To do that, Pakistan must take a page from China's recent advances on the economic front. Despite international pressures for the democratic reforms, China remained strictly focused on its economic development. Under the leadership of the late Deng Xiaoping, China in a short period of time, emerged on the world stage as the economic power to be reckoned with. China is now well on its way to becoming a super economic and military power, not just in the region, but on the world stage. The main factor responsible for China’s ascend to the super power status is its rapid progress in the economic and technological fields. If Chinese can achieve such a feat in span of few decades, so can Pakistan. However, to do that, Pakistan needs a sincere, honest and strong leadership that has the will and courage to lead the country on path to economic progress with unwavering determination.

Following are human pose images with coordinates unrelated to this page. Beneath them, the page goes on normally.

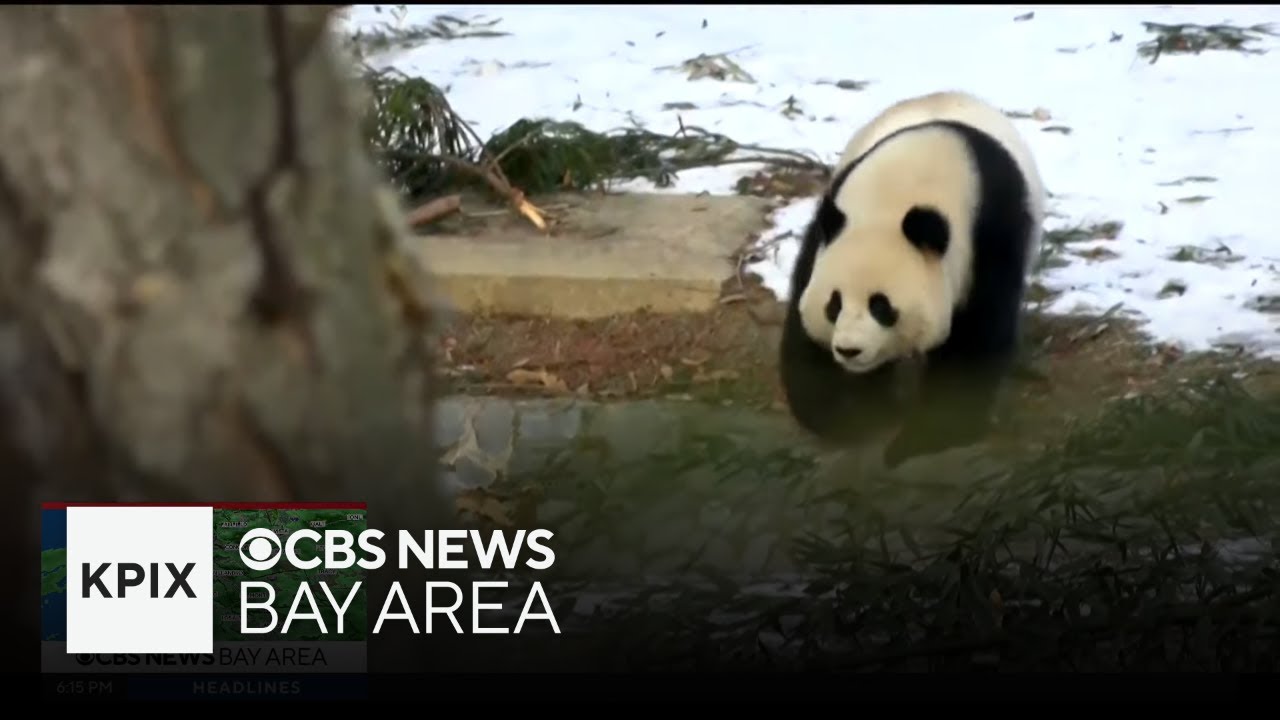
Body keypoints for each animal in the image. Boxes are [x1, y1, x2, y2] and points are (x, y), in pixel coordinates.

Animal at [778, 90, 1046, 468]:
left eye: (881, 306)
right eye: (834, 304)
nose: (848, 350)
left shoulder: (990, 236)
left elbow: (974, 344)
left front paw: (921, 438)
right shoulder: (828, 228)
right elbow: (806, 342)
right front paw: (856, 416)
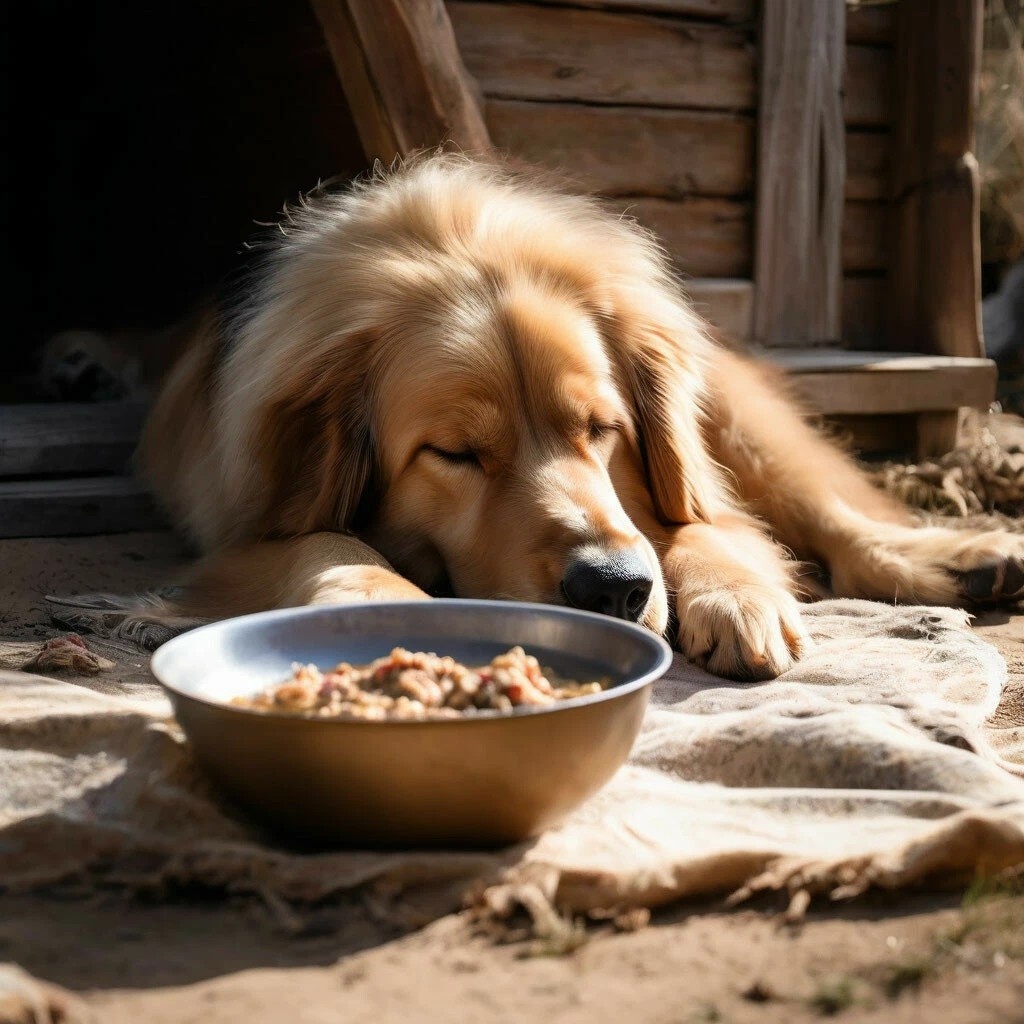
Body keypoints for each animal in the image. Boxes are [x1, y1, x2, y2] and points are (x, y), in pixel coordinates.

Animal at [128, 153, 1024, 679]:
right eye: (455, 453)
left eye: (601, 430)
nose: (615, 589)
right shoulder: (243, 532)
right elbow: (326, 541)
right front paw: (382, 600)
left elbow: (696, 526)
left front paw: (734, 594)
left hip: (729, 411)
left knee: (825, 511)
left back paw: (958, 561)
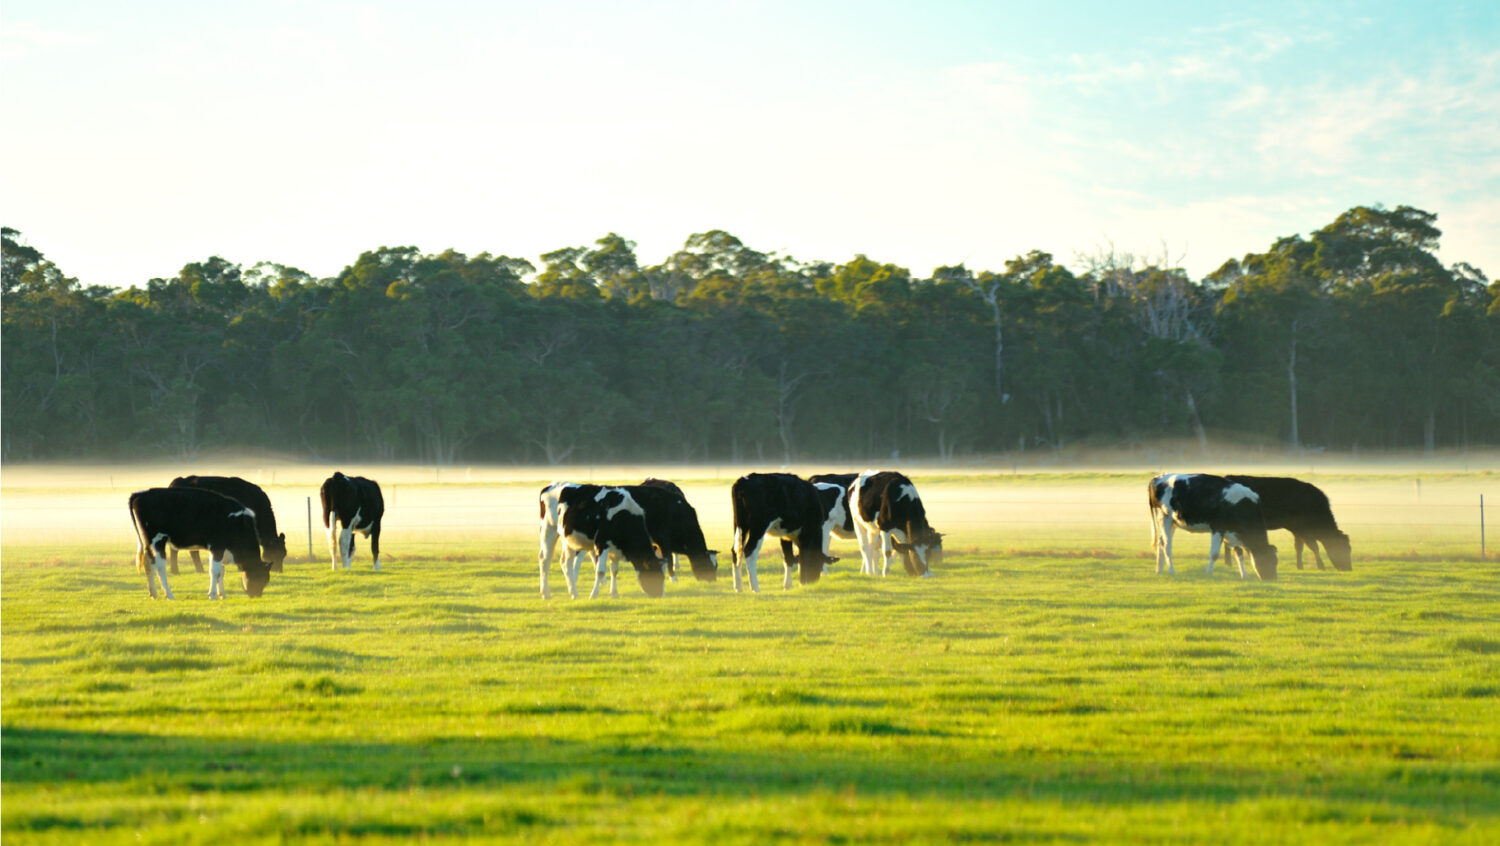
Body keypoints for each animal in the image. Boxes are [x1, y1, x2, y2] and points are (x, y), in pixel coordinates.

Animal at [128, 486, 273, 597]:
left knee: (148, 564)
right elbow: (214, 571)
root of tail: (141, 493)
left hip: (147, 542)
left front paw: (222, 594)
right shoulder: (217, 546)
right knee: (159, 566)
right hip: (157, 540)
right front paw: (212, 595)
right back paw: (169, 595)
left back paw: (153, 594)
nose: (256, 595)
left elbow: (221, 571)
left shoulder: (219, 549)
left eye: (266, 580)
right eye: (258, 577)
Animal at [534, 486, 663, 597]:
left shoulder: (615, 546)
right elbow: (600, 571)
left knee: (566, 562)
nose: (660, 595)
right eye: (655, 575)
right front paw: (593, 595)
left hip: (568, 540)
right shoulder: (602, 543)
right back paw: (546, 593)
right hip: (548, 530)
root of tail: (550, 486)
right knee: (545, 559)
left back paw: (573, 593)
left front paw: (614, 594)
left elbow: (614, 570)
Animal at [1146, 474, 1278, 579]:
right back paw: (1172, 571)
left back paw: (1159, 570)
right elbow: (1214, 554)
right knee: (1167, 545)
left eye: (1275, 562)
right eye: (1270, 561)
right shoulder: (1218, 528)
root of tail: (1158, 478)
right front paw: (1208, 573)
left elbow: (1239, 552)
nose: (1272, 579)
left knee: (1160, 542)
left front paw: (1244, 575)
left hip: (1173, 522)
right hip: (1164, 517)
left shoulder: (1232, 532)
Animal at [1224, 474, 1356, 573]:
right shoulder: (1302, 529)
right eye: (1343, 548)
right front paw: (1321, 566)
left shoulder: (1297, 530)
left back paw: (1228, 564)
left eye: (1350, 549)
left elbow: (1299, 547)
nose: (1348, 569)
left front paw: (1300, 566)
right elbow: (1314, 546)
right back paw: (1228, 563)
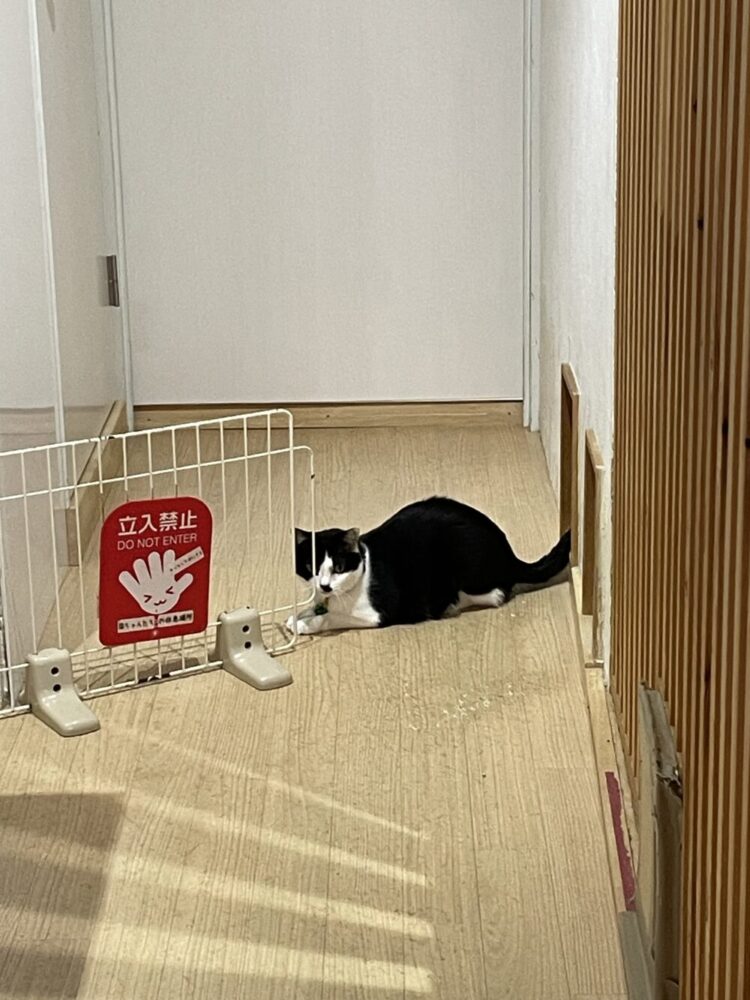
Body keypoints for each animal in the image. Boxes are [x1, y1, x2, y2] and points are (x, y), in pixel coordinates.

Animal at [286, 496, 571, 635]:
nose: (324, 586)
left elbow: (332, 617)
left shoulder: (377, 613)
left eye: (338, 567)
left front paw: (305, 625)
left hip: (463, 562)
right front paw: (297, 616)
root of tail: (508, 552)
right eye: (311, 567)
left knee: (497, 592)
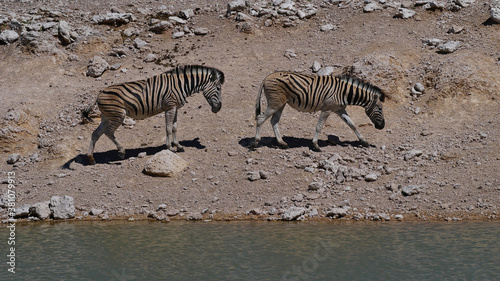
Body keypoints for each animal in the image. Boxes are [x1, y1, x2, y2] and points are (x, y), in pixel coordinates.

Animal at [82, 63, 225, 164]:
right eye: (218, 88)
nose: (218, 108)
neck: (182, 85)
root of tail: (100, 94)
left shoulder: (176, 108)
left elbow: (175, 127)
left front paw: (178, 145)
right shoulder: (170, 107)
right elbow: (168, 128)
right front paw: (170, 147)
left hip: (107, 116)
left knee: (96, 133)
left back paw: (91, 158)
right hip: (118, 115)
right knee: (108, 132)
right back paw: (121, 152)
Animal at [252, 71, 384, 152]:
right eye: (380, 108)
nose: (382, 126)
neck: (345, 92)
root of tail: (267, 77)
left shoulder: (339, 109)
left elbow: (352, 124)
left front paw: (364, 141)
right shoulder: (327, 109)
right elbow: (319, 126)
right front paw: (315, 145)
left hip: (281, 103)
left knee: (274, 121)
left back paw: (282, 143)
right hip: (275, 103)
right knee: (261, 118)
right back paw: (255, 143)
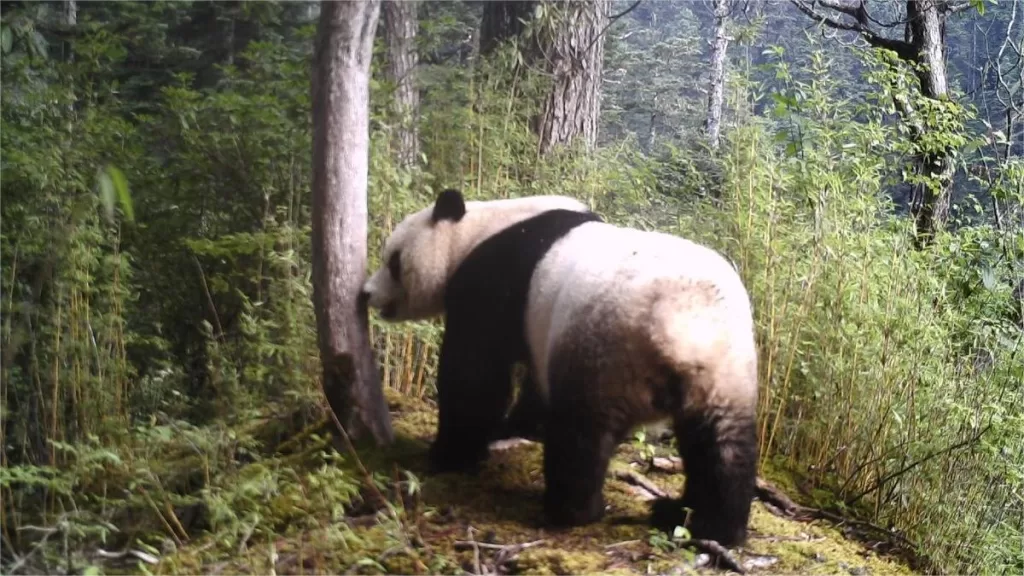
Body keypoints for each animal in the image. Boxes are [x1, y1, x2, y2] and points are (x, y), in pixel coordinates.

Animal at [361, 188, 759, 547]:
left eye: (393, 260)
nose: (366, 293)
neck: (476, 230)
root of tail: (680, 328)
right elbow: (530, 384)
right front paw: (513, 428)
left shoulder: (495, 282)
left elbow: (474, 375)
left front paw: (448, 454)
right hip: (725, 372)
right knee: (722, 446)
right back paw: (706, 524)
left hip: (603, 350)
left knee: (581, 434)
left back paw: (573, 510)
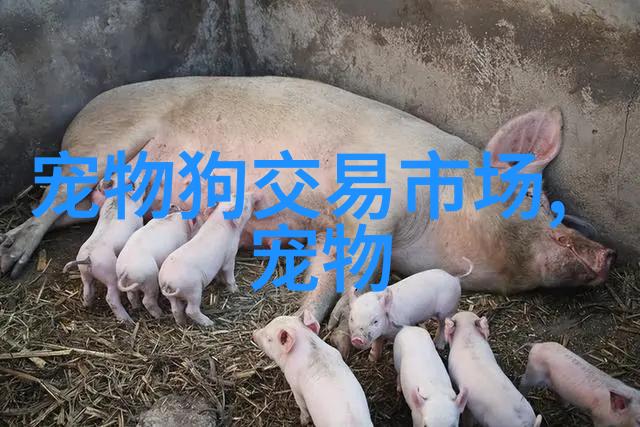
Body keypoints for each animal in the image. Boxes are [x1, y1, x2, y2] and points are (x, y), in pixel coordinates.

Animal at [62, 180, 143, 322]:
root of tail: (88, 258)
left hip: (84, 273)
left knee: (87, 289)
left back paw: (87, 305)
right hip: (110, 275)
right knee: (110, 298)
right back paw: (128, 321)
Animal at [158, 193, 255, 326]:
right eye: (244, 203)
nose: (252, 194)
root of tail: (167, 281)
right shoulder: (230, 257)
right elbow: (229, 275)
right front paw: (235, 290)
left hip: (172, 296)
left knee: (176, 309)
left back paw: (182, 323)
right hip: (193, 290)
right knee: (191, 310)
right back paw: (209, 323)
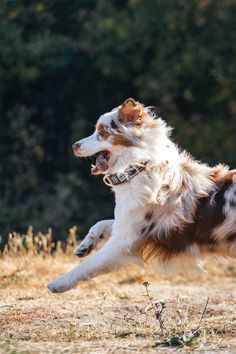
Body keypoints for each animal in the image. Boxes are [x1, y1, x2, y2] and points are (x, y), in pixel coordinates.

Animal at [47, 98, 235, 292]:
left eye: (102, 133)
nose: (74, 146)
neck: (137, 169)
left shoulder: (124, 243)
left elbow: (89, 264)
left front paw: (59, 283)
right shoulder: (127, 224)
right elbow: (101, 223)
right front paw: (85, 245)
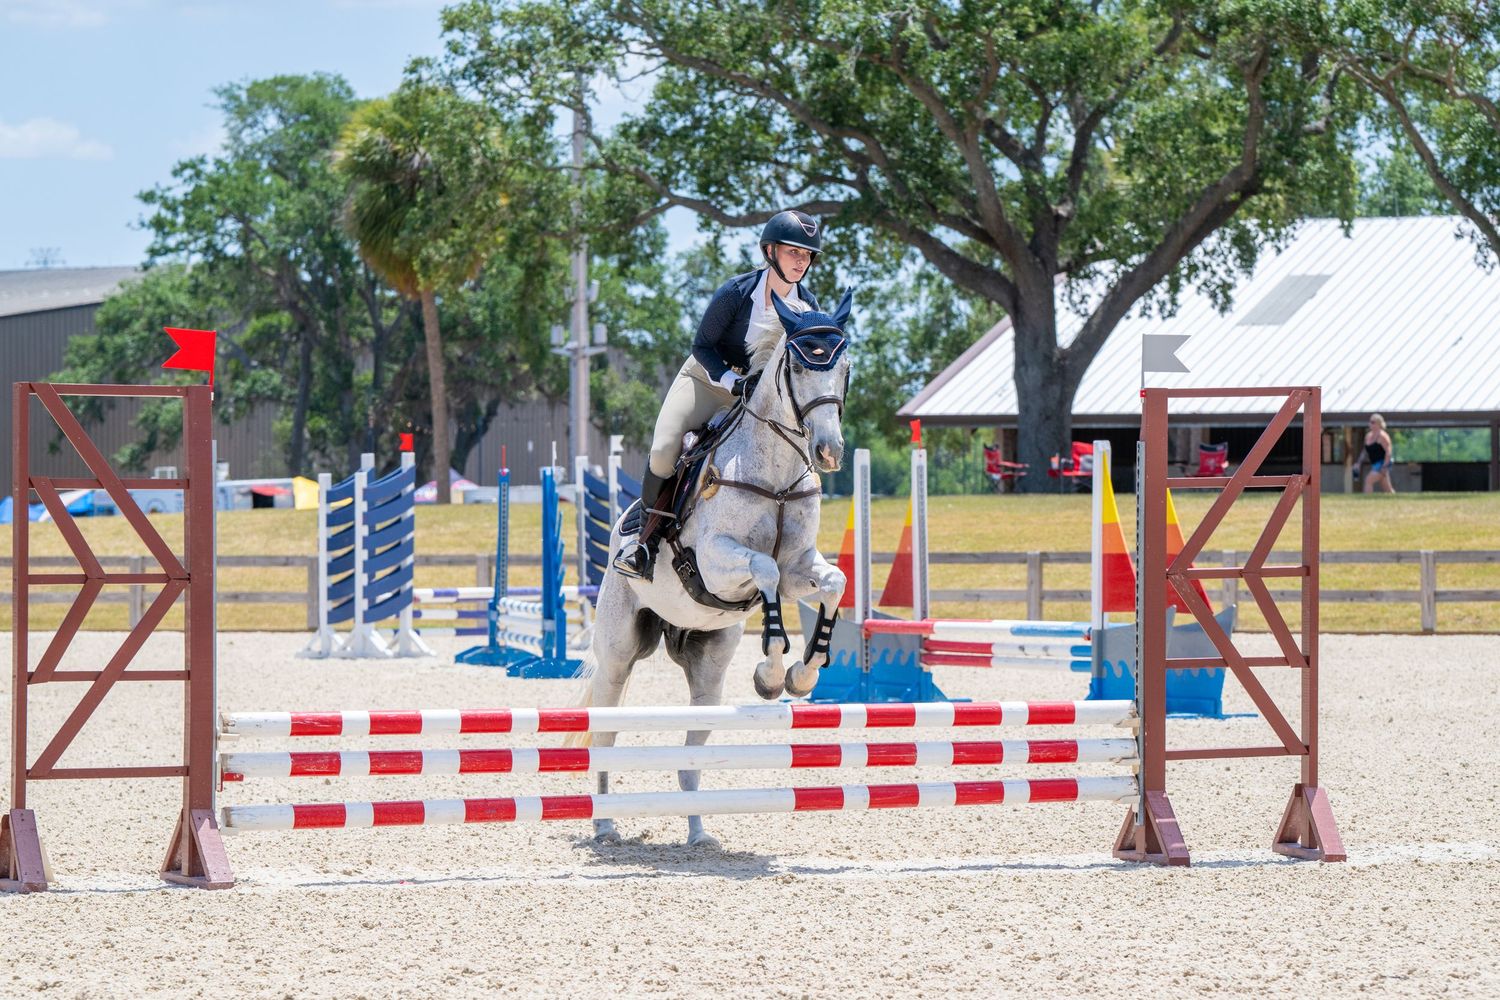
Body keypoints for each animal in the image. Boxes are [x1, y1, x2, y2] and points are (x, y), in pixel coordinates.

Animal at [573, 289, 853, 847]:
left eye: (844, 367)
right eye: (799, 365)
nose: (829, 451)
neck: (776, 474)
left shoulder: (800, 566)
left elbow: (832, 581)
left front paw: (801, 675)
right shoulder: (717, 563)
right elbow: (764, 573)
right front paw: (770, 672)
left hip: (707, 666)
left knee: (691, 753)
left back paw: (698, 831)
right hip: (617, 653)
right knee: (606, 731)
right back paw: (606, 823)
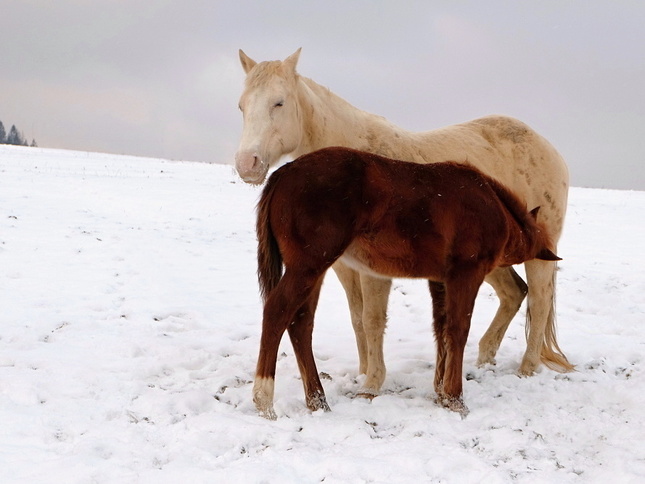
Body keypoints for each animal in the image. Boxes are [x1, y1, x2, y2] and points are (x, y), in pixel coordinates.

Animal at [234, 49, 572, 398]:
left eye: (279, 102)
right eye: (242, 106)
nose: (247, 165)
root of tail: (545, 146)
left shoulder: (374, 270)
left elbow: (372, 318)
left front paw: (372, 383)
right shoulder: (344, 267)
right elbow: (357, 317)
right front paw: (363, 371)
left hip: (536, 252)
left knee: (539, 299)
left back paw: (526, 368)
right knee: (514, 293)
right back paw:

It will be only after the accomplishment of the above objectives that Pakistan should turn to implementing the democratic reforms. Until then, Pakistan must not succumb to the pressures from the West for the introduction or implementation of democracy. The notion of the Western democracy being feasible for every culture and society is not only erroneous but utterly absurd at best. Pakistan needs to develop its own form of democracy that not only takes its traditional, cultural and religious sensitivities into account but that it also conforms to the psyche of its people. Though it will be a long and arduous process; it will be doable nonetheless. It will need the cooperation and collaboration of the academic and religious scholars over a long period of time to draw up a constitution based on the universal as well as religious principals of democracy. Until that happens, Pakistan does not need to rush into implementing the Western concept of the democracy which the Pakistani masses in general neither fully accept nor understand.
Keeping in view the present political realities in Pakistan, it appears that the above proposed task cannot be accomplished through the democratic process. Though it might sound like an extremely controversial proposition, I do not hesitate to suggest that Pakistan under the present circumstances needs a benevolent dictator who will have to accomplish the above task with the iron fist. That is the only way Pakistan can join the ranks of the highly developed and advanced nations in the world.